>>>
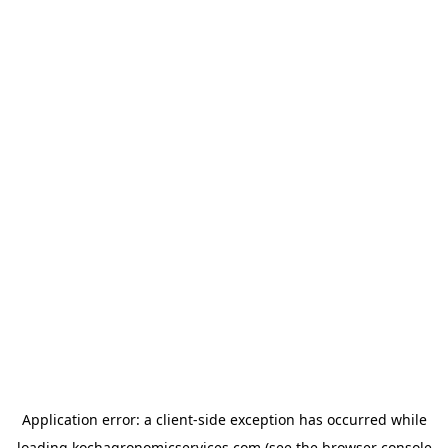
Application error: a
client
-side exception has occurred while
loading
kochagronomicservices.com
(see the
browser console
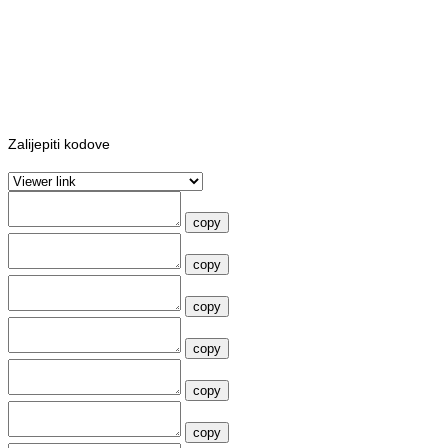
Zalijepiti kodove
copy
copy
copy
copy
copy
copy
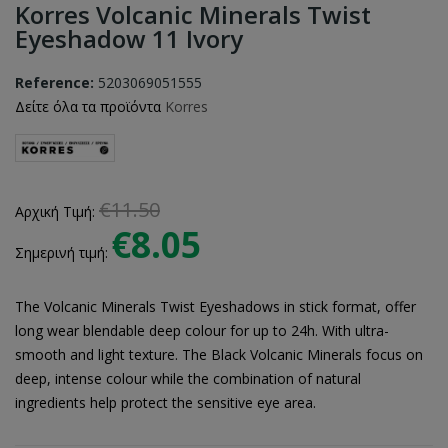
Korres Volcanic Minerals Twist
Eyeshadow 11 Ivory
Reference:
5203069051555
Δείτε όλα τα προϊόντα
Korres
€11.50
Αρχική Τιμή:
€8.05
Σημερινή τιμή:
The Volcanic Minerals Twist Eyeshadows in stick format, offer
long wear blendable deep colour for up to 24h. With ultra-
smooth and light texture. The Black Volcanic Minerals focus on
deep, intense colour while the combination of natural
ingredients help protect the sensitive eye area.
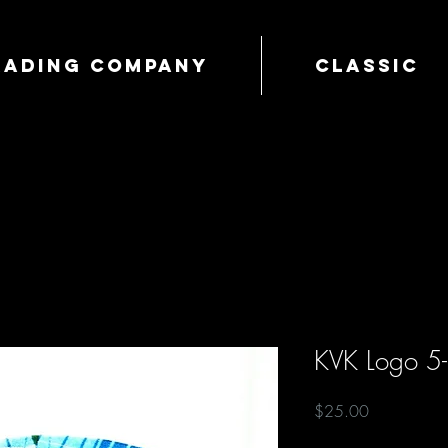
Trading Company
Classic
KVK Logo 5
Price
$25.00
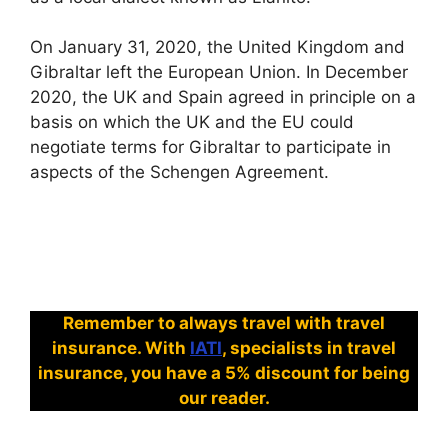
On January 31, 2020, the United Kingdom and
Gibraltar left the European Union. In December
2020, the UK and Spain agreed in principle on a
basis on which the UK and the EU could
negotiate terms for Gibraltar to participate in
aspects of the Schengen Agreement.
Remember to always travel with travel
insurance. With
IATI
, specialists in travel
insurance, you have a 5% discount for being
our reader.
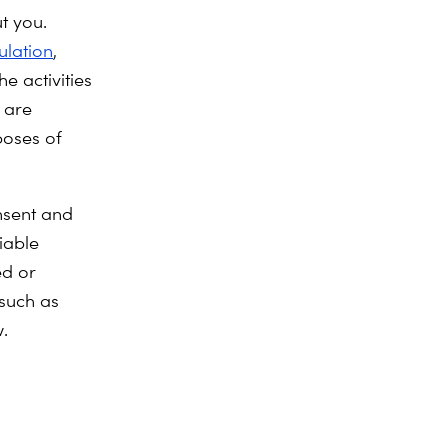
t you.
ulation
,
e activities
 are
poses of
nsent and
iable
ed or
,such as
.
<<<
▶ **EXERCISE INSTRUCTIONS**
Scan the material above. Return every line containing the string "travel".

▶ **RESULT**
Remember to always travel with travel
, specialists in travel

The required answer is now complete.